Amendment to Senior Secured Convertible Notes and Amendment to Warrant, dated as of January 12, 2021, by and among the Company, Deerfield Private Design Fund III, L.P. and Deerfield Special Situations Fund, L.P

Contract Categories: Business Finance - Warrant Agreements
EX-10.1 5 d848409dex101.htm EX-10.1 EX-10.1

Exhibit 10.1

AMENDMENT TO

SENIOR SECURED CONVERTIBLE NOTES

AND AMENDMENT TO WARRANT

THIS AMENDMENT TO SENIOR SECURED CONVERTIBLE NOTES AND AMENDMENT TO WARRANT (this “Amendment”), effective as of January 12, 2021, amends certain terms of (i) the Notes issued by KemPharm, Inc., a Delaware corporation (the “Company”), to the holders thereof pursuant to the terms of that certain Facility Agreement, dated as of June 2, 2014, as amended (as the same has been previously or in the future may be amended, modified, restated or otherwise supplemented from time to time, the “Facility Agreement”), by and among the Company and the lenders party thereto (as the same may be amended, restated, modified or otherwise supplemented from time to time, the “Notes”), and (ii) that certain warrant number W-74, issued by the Company to Deerfield Private Design Fund III, L.P. on June 2, 2014, relating to the right of Deerfield Private Design Fund III, L.P. to purchase from the Company 120,193 fully paid and nonassessable shares of common stock of the Company (as the same may be amended, restated, supplemented or otherwise modified from time to time, the “Warrant”). Capitalized, but undefined, terms used herein shall have the meanings ascribed to them in the Facility Agreement.

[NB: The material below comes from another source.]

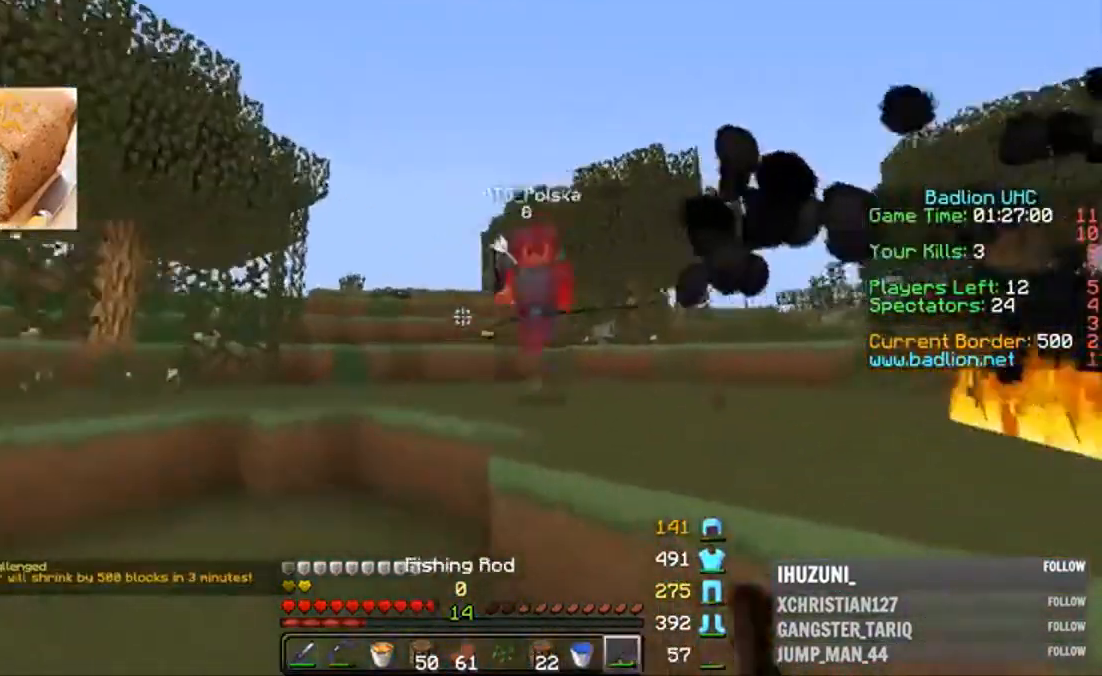
{"keys": ["a", "w"], "mouse": [], "events": [[33, "w", "down"], [100, "mouse_right", "up"], [233, "a", "up"], [333, "a", "down"], [400, "mouse_right", "down"], [500, "mouse_right", "up"]]}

WHEREAS, the Company and the undersigned Lenders desire to revise certain terms of the Notes and Warrant as provided herein;

WHEREAS, the Notes may be amended in a writing signed by the Company and the Required Note Holders (as defined in the Notes), and the Warrant may be amended in a writing signed by the Company and the DPDF Lender; and

WHEREAS, the undersigned constitute the Company, the Required Note Holders and the DPDF Lender.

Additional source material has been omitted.